469 00:47:01.130 ⇒ 00:47:02.180 Caitlyn Vaughn: opportunities.
470 00:47:02.180 ⇒ 00:47:03.100 Uttam Kumaran: Tom.
471 00:47:03.590 ⇒ 00:47:17.530 Uttam Kumaran: I’ll, I’ll see if I can maybe grab some recurring time with him, and then some of these tasks I would like him to take on, because I want someone internally… God forbid you, decide to part ways with us, I want you guys to have somebody, that knows how to do all this stuff, so…
472 00:47:17.530 ⇒ 00:47:20.760 Caitlyn Vaughn: Actually, you suck!

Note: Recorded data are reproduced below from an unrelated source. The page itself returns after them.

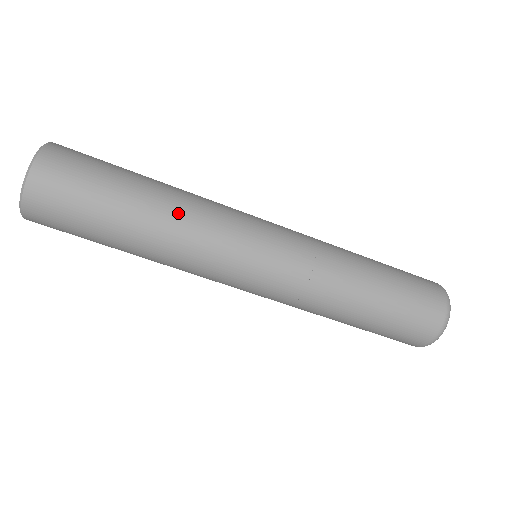
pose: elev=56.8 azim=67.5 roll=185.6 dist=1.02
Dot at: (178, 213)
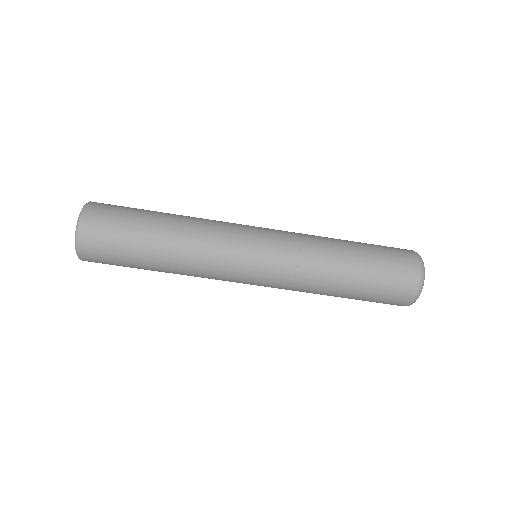
Dot at: (191, 218)
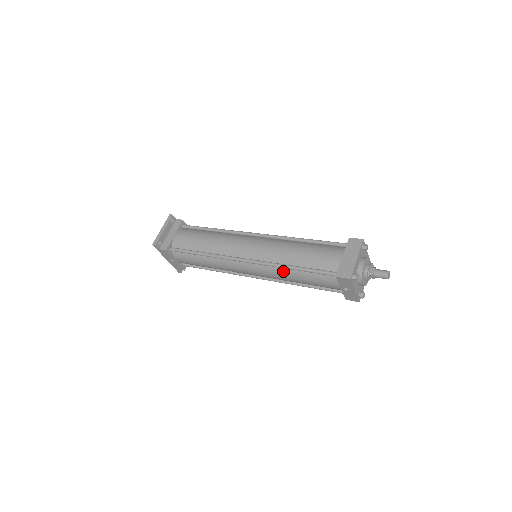
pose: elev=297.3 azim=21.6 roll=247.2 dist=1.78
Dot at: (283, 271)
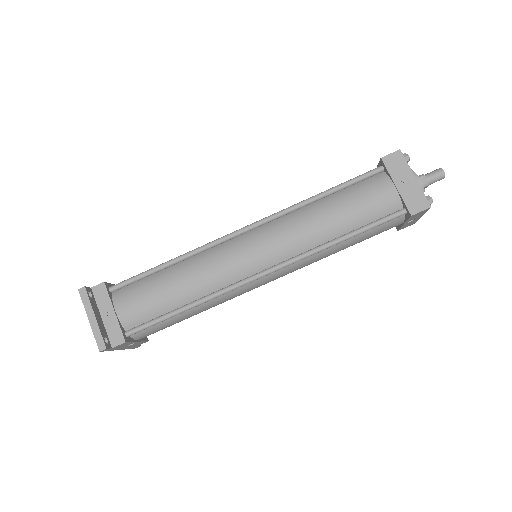
Dot at: (324, 252)
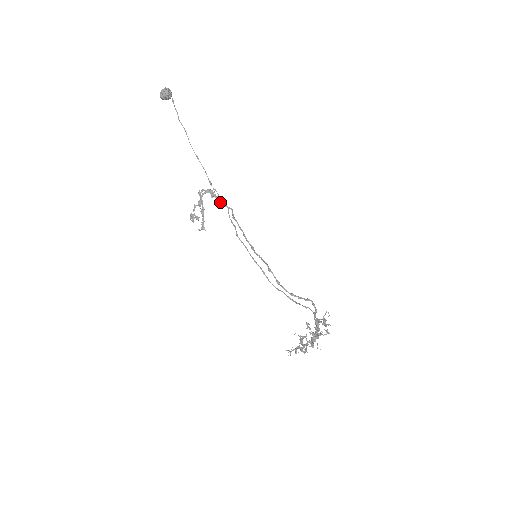
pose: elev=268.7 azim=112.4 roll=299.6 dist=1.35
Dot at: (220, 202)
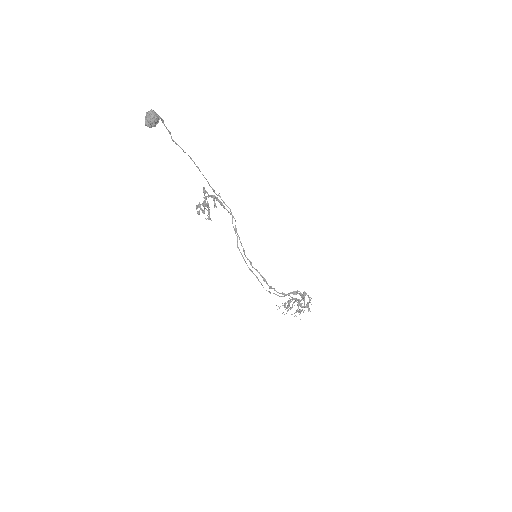
Dot at: (224, 208)
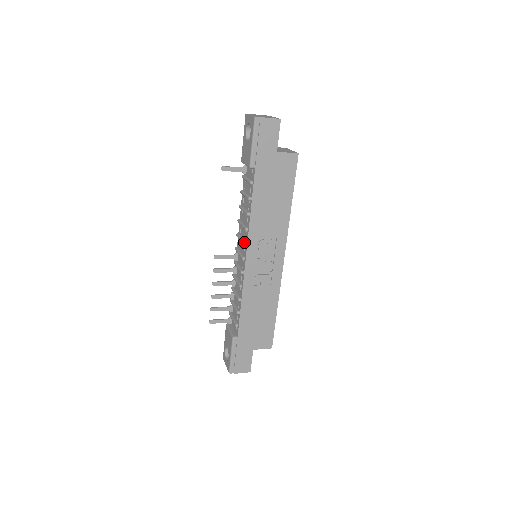
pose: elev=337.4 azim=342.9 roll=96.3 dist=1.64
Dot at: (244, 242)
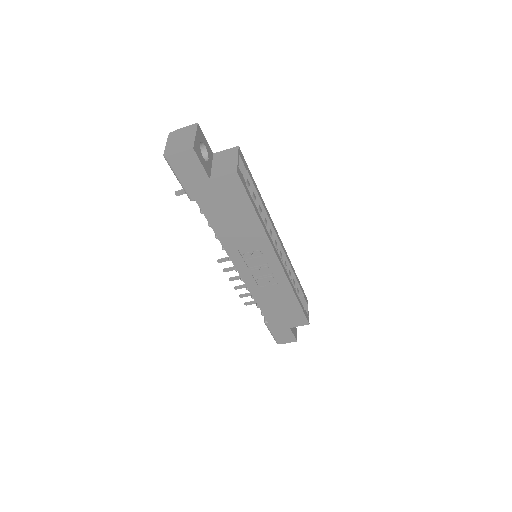
Dot at: (228, 258)
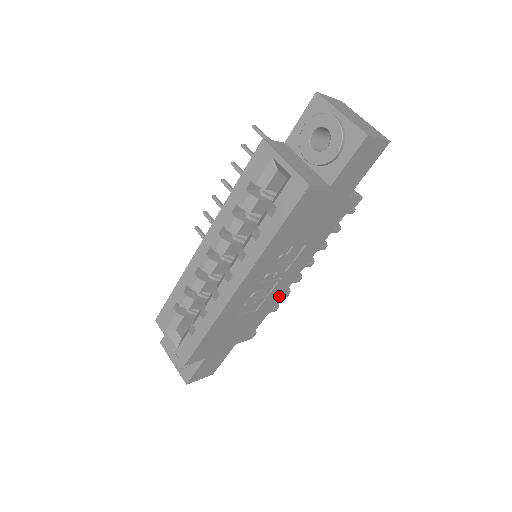
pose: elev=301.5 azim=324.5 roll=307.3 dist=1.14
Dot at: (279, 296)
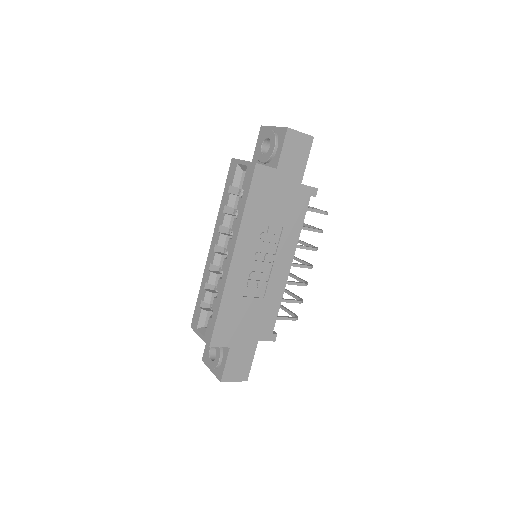
Dot at: (282, 287)
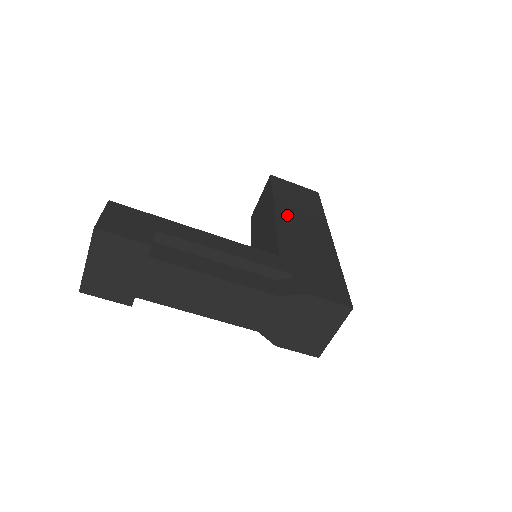
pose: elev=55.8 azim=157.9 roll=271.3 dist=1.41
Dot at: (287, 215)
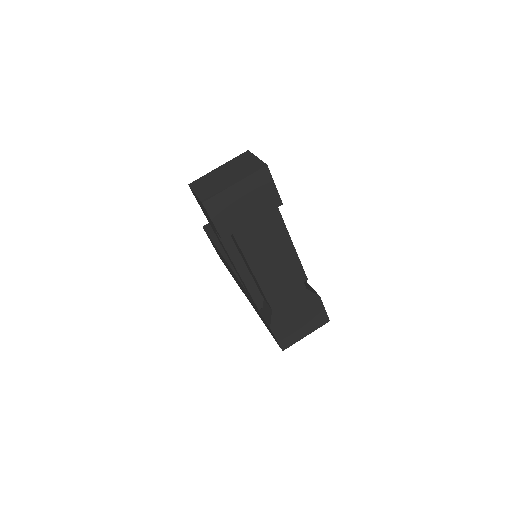
Dot at: occluded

The last 6 months is big!
473 00:47:20.760 ⇒ 00:47:27.889 Uttam Kumaran: No, so I just… but also, I… like, I don’t want to be… this all… for all of our clients, I’m like, don’t want to just…

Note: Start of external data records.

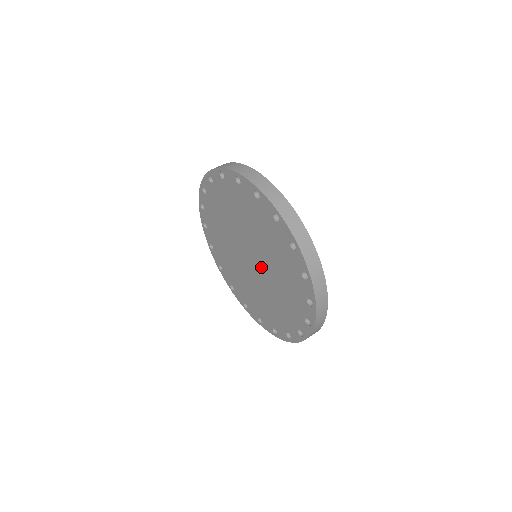
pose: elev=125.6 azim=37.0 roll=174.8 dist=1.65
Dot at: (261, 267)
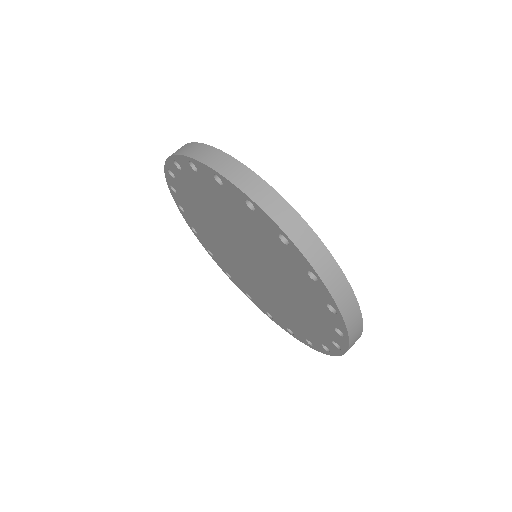
Dot at: (265, 280)
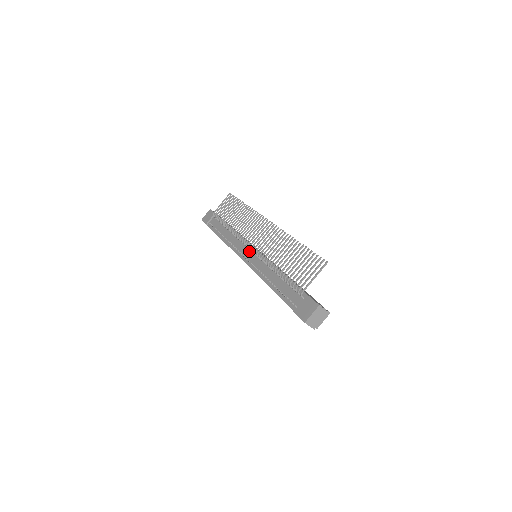
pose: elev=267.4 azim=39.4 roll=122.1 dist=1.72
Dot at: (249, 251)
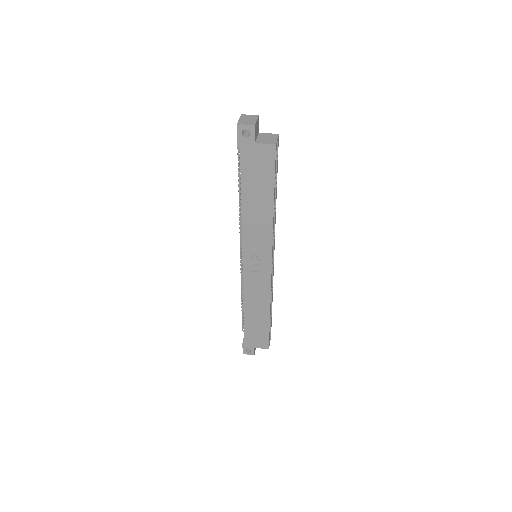
Dot at: occluded
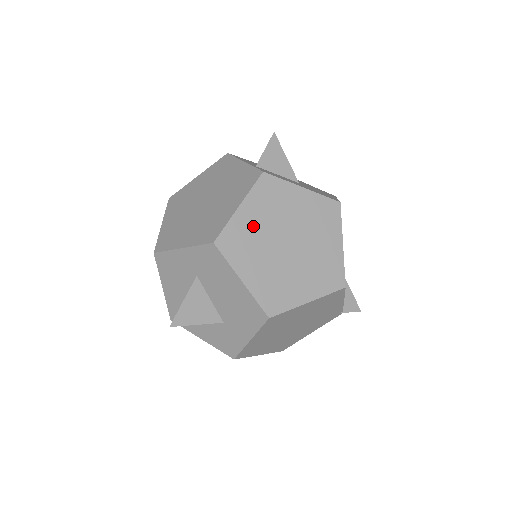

474 00:47:28.080 ⇒ 00:47:35.989 Uttam Kumaran: do everything, and then, like, whatever, we’re the gatekeepers for all this, so I actually think… and he’s on the inside, so he…
475 00:47:36.150 ⇒ 00:47:38.749 Uttam Kumaran: We’ll know all… a lot of these questions we have, so…
476 00:47:38.920 ⇒ 00:47:42.880 Caitlyn Vaughn: Totally, yeah. And if he doesn’t, it’s good that you’re asking them, because he’ll learn.
477 00:47:43.350 ⇒ 00:47:43.880 Uttam Kumaran: Cool.
478 00:47:44.630 ⇒ 00:47:45.140 Caitlyn Vaughn: Cool.
479 00:47:45.140 ⇒ 00:47:50.249 Uttam Kumaran: Okay, great, thank you for the time. I’ll send you some pings, and then Yessi and the Sigma call.
480 00:47:50.250 ⇒ 00:47:51.480 Caitlyn Vaughn: See you in an hour.
481 00:47:51.480 ⇒ 00:47:52.620 Uttam Kumaran: Okay, alright, bye.